Delicate Planet: Remembering Bill Anders

Armodoxy for Today: Delicate Planet

Today we note the passing of William Anders, one of NASA’s Apollo astronauts from the 1960’s, one of a select group of people through whose efforts the moon landing became possible in 1969.

William Anders flew on Apollo 8, the first man-made object to leave the orbit of the Earth and enter the orbit of another astronomical body, in this case our planet’s nearest neighbor, the Moon. During the Apollo 8 mission the astronauts were charged with circling the Moon, observing the lunar surface, recording their findings and returning back to Earth.

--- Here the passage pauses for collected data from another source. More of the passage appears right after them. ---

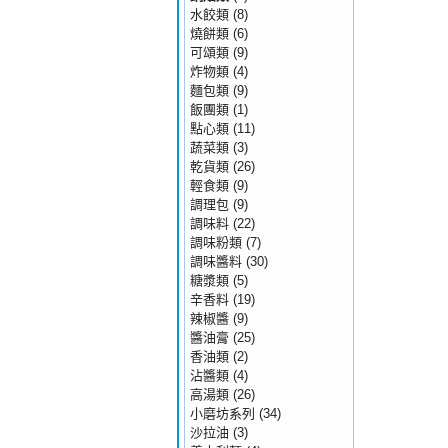
水餃類
(8)
燒餅類
(6)
可頌類
(9)
炸物類
(4)
麵包類
(9)
飯團類
(1)
點心類
(11)
蔬菜類
(3)
乾貨類
(26)
輕食類
(9)
調理包
(9)
調味料
(22)
調味粉類
(7)
調味醬料
(30)
糖漿類
(5)
辛香料
(19)
辣椒醬
(9)
醬油膏
(25)
香油類
(2)
沾醬類
(4)
高湯類
(26)
小磨坊系列
(34)
沙拉油
(3)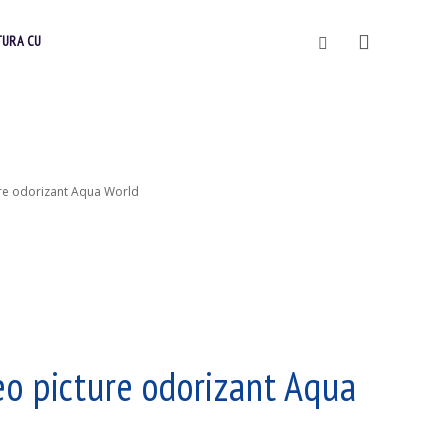
Vyhledávání
TURA CU
ure odorizant Aqua World
o picture odorizant Aqua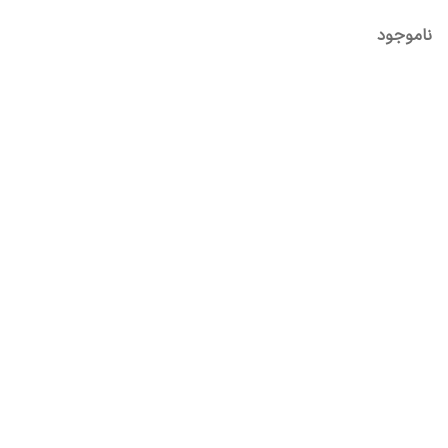
ناموجود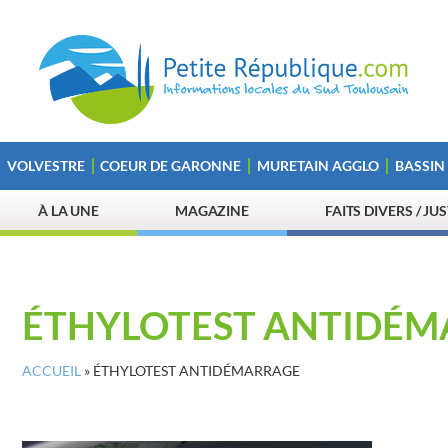
VOLVESTRE
COEUR DE GARONNE
MURETAIN AGGLO
BASSIN
À LA UNE
MAGAZINE
FAITS DIVERS / JU
ÉTHYLOTEST ANTIDÉ
ACCUEIL
»
ÉTHYLOTEST ANTIDÉMARRAGE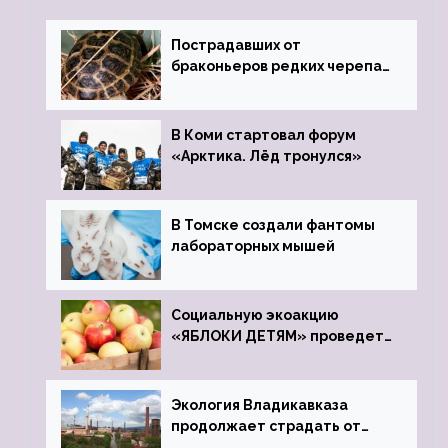
Пострадавших от
браконьеров редких черепах
передали в Ростовский
зоопарк
В Коми стартовал форум
«Арктика. Лёд тронулся»
В Томске создали фантомы
лабораторных мышей
Социальную экоакцию
«ЯБЛОКИ ДЕТЯМ» проведет
фонд «Компас»
Экология Владикавказа
продолжает страдать от
закрытого цинкового завода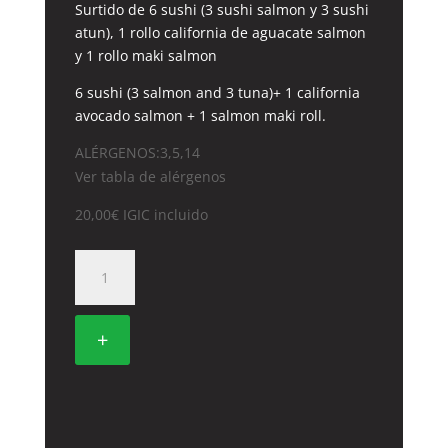
Surtido de 6 sushi (3 sushi salmon y 3 sushi
atun), 1 rollo california de aguacate salmon
y 1 rollo maki salmon
6 sushi (3 salmon and 3 tuna)+ 1 california
avocado salmon + 1 salmon maki roll.
ALÉRGENOS:3,5,14
Ver tabla de alérgenos
20,00
€
IGIC incluido
454.
HIROSHIMA
cantidad
+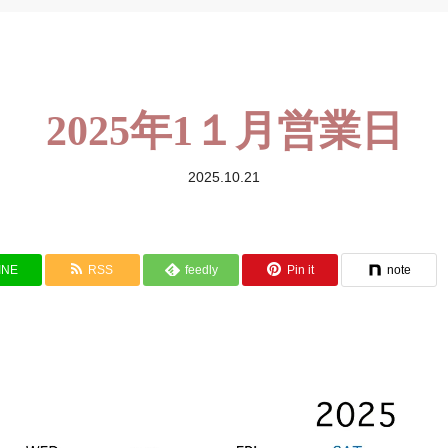
2025年1１月営業日
2025.10.21
INE
RSS
feedly
Pin it
note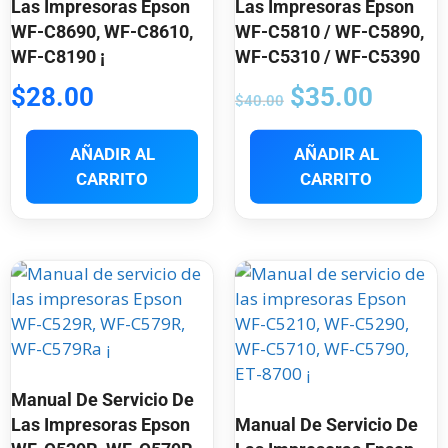
Las Impresoras Epson
Las Impresoras Epson
WF-C8690, WF-C8610,
WF-C5810 / WF-C5890,
WF-C8190 ¡
WF-C5310 / WF-C5390
$
28.00
$
35.00
$
40.00
AÑADIR AL
AÑADIR AL
CARRITO
CARRITO
Manual De Servicio De
Las Impresoras Epson
Manual De Servicio De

The Moon’s surface is made up of craters and dust. Black and white film was what they used to photograph the landscape.

As the astronauts’ attention was focused on the Moon, in the midst of snapping away pictures, William Anders was the one who turned his head inside the space capsule and noticed a beautiful blue planet peaking its head over the horizon. Quickly, he loaded color film into his camera and began shooting the image outside his window at various f-stops to compensate for the uncertainty created by this never-seen-before event. It was the Earth, rising above the Moon’s horizon. It was the first time ever, that any human life form had witnessed an earthrise.

Anders later said, “We came all this way to explore the Moon, and we discovered the Earth.”

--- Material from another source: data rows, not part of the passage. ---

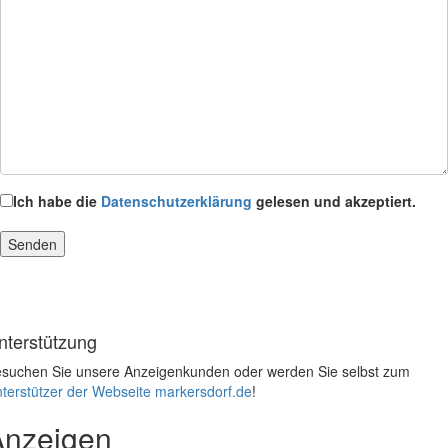
Ich habe die
Datenschutzerklärung
gelesen und akzeptiert.
nterstützung
suchen Sie unsere Anzeigenkunden oder werden Sie selbst zum
terstützer der Webseite markersdorf.de
!
Anzeigen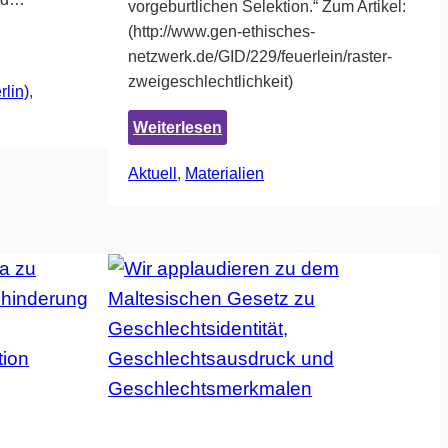
vorgeburtlichen Selektion.“ Zum Artikel:
(http://www.gen-ethisches-
netzwerk.de/GID/229/feuerlein/raster-
zweigeschlechtlichkeit)
rlin)
, 
:
Weiterlesen
Empfehlung:
Aktuell
, 
Materialien
"Im
Raster
der
Zweigeschlechtlichkeit"
–
Artikel
im
Gen-
ethischen
Netzwerk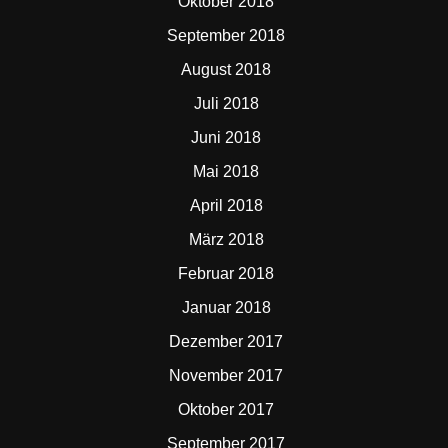
Oktober 2018
September 2018
August 2018
Juli 2018
Juni 2018
Mai 2018
April 2018
März 2018
Februar 2018
Januar 2018
Dezember 2017
November 2017
Oktober 2017
September 2017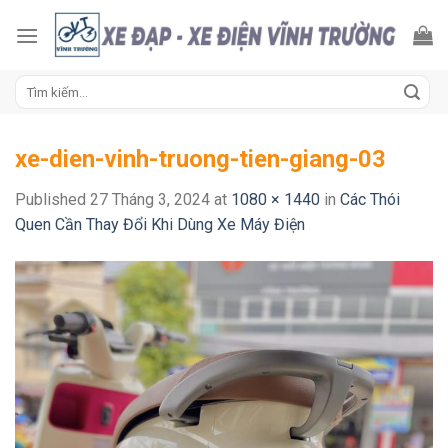
Skip
to
content
Tìm
kiếm:
xe-dien-vinh-truong-tien-giang-03
Published
27 Tháng 3, 2024
at
1080 × 1440
in
Các Thói
Quen Cần Thay Đổi Khi Dùng Xe Máy Điện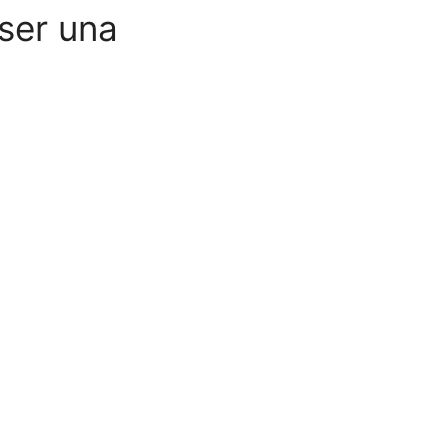
ser una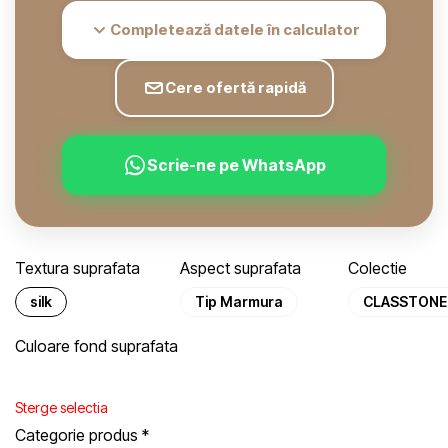
Completează datele în calculator
Cere ofertă rapidă
Scrie-ne pe WhatsApp
Textura suprafata
Aspect suprafata
Colectie
silk
Tip Marmura
CLASSTONE
Culoare fond suprafata
Sterge selectia
Categorie produs
*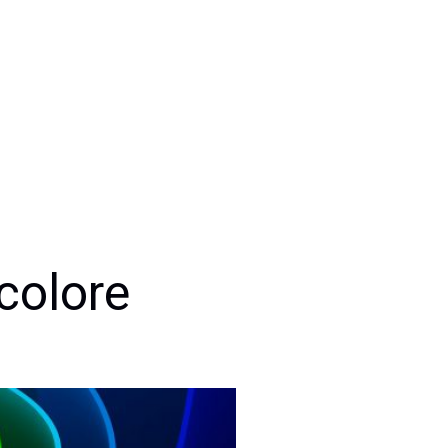
 colore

The event took place on Christmas Eve 1968. The image was radioed back to Earth for everyone to see our planet through the eyes of William Anders and the chance event of turning his head. The crew of Apollo 8, Bill Anders, Jim Lovell, and Frank Borman read the story of Creation as a Christmas present to the world. Genesis chapter 1, “In the beginning, God created the heavens and the earth…”

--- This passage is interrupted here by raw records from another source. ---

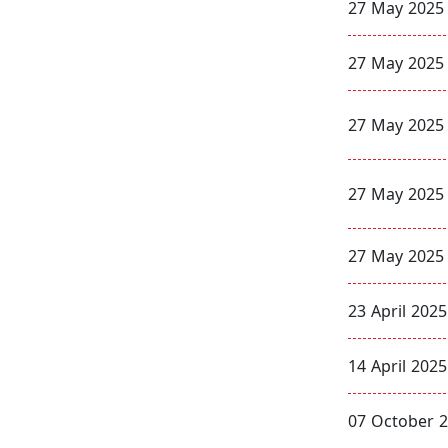
27 May 2025
27 May 2025
27 May 2025
27 May 2025
27 May 2025
23 April 2025
14 April 2025
07 October 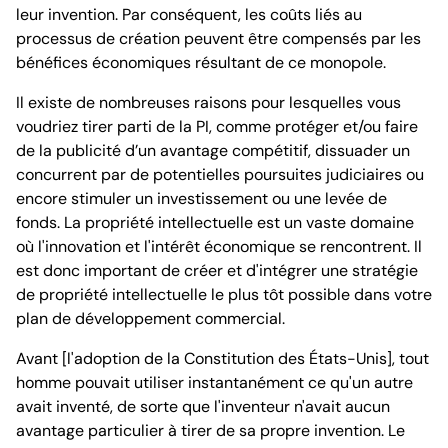
leur invention. Par conséquent, les coûts liés au
processus de création peuvent être compensés par les
bénéfices économiques résultant de ce monopole.
Il existe de nombreuses raisons pour lesquelles vous
voudriez tirer parti de la PI, comme protéger et/ou faire
de la publicité d’un avantage compétitif, dissuader un
concurrent par de potentielles poursuites judiciaires ou
encore stimuler un investissement ou une levée de
fonds. La propriété intellectuelle est un vaste domaine
où l'innovation et l'intérêt économique se rencontrent. Il
est donc important de créer et d'intégrer une stratégie
de propriété intellectuelle le plus tôt possible dans votre
plan de développement commercial.
Avant [l'adoption de la Constitution des États-Unis], tout
homme pouvait utiliser instantanément ce qu'un autre
avait inventé, de sorte que l'inventeur n'avait aucun
avantage particulier à tirer de sa propre invention. Le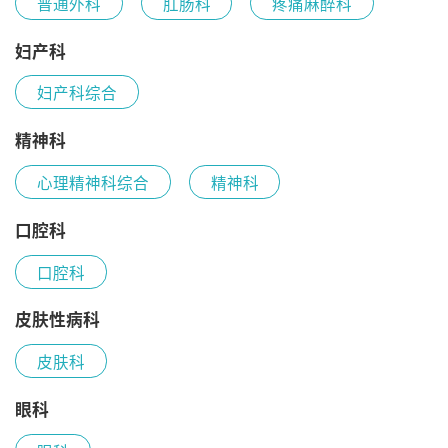
普通外科
肛肠科
疼痛麻醉科
妇产科
妇产科综合
精神科
心理精神科综合
精神科
口腔科
口腔科
皮肤性病科
皮肤科
眼科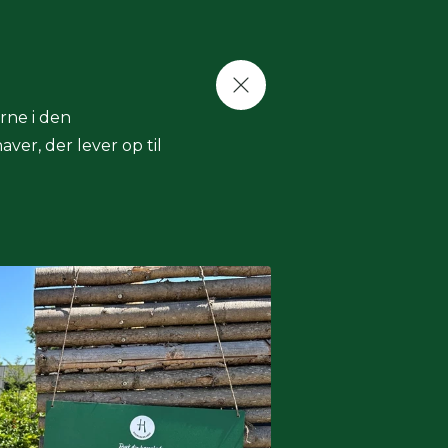
rne i den
ver, der lever op til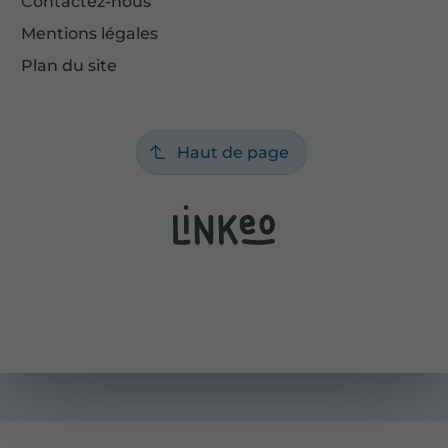
Contactez-nous
Mentions légales
Plan du site
Haut de page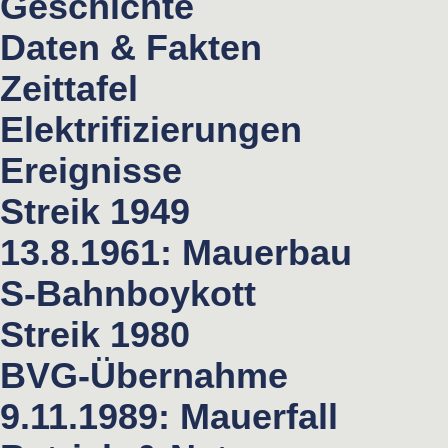
Geschichte
Daten & Fakten
Zeittafel
Elektrifizierungen
Ereignisse
Streik 1949
13.8.1961: Mauerbau
S-Bahnboykott
Streik 1980
BVG-Übernahme
9.11.1989: Mauerfall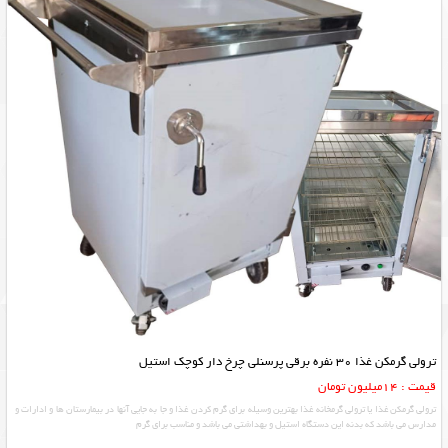
ترولی گرمکن غذا 30 نفره برقی پرسنلی چرخ دار کوچک استیل
قیمت : 14میلیون تومان
ترولی گرمکن غذا یا ترولی گرمخانه غذا بهترین وسیله برای گرم کردن غذا و جا به جایی آنها در بیمارستان ها و ادارات و
مدارس می باشد که بدنه این دستگاه استیل و بهداشتی می باشد و مناسب برای گرم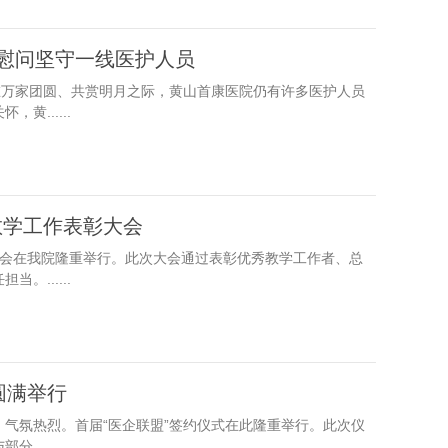
夜慰问坚守一线医护人员
在万家团圆、共赏明月之际，黄山首康医院仍有许多医护人员
......
工作表彰大会​​
彰大会在我院隆重举行。此次大会通过表彰优秀教学工作者、总
......
圆满举行
融、气氛热烈。首届“医企联盟”签约仪式在此隆重举行。此次仪
.....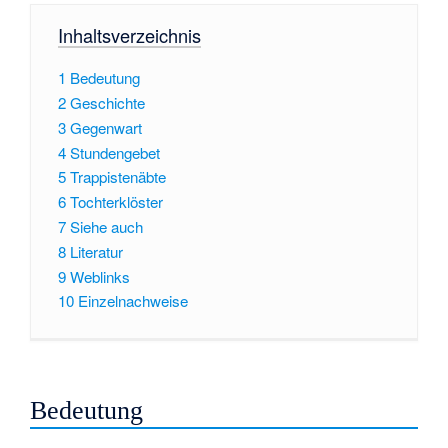
Inhaltsverzeichnis
1
Bedeutung
2
Geschichte
3
Gegenwart
4
Stundengebet
5
Trappistenäbte
6
Tochterklöster
7
Siehe auch
8
Literatur
9
Weblinks
10
Einzelnachweise
Bedeutung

That day, that picture and the message it conveyed, changed the way humans saw our planet. The photograph is now iconic and continues to be a reminder of how delicate our existence truly is on this planet of ours.

Sometimes, all it takes to refresh our view of life is to turn our head and view life from another window, from another angle. When Jesus says, “Turn the other cheek” to evil, he is asking us to consider the beautiful colors outside our window, even when we’re focused on a seemingly black-and-white world. Truly the challenge for humanity is to turn around, reimagine a world where evil can be overcome by goodness, where violence does not have to be met with violence, where our metaphors include putting out fire with a hose, rather than more fire.

William Anders passed away at age 90. The picture he shot from the space capsule will never die because it is a glance at the goodness which God shared with us, His creation. May God rest the soul of William Anders.

We end with a prayer that one of the other astronauts in the same space capsule, Frank Borman, prayed from space on that Christmas Day: “Give us, O God, the vision which can see Your love in the world in spite of human failure. Give us the faith to trust Your goodness in spite of our ignorance and weakness. Give us the knowledge that we may continue to pray with understanding hearts.” Amen.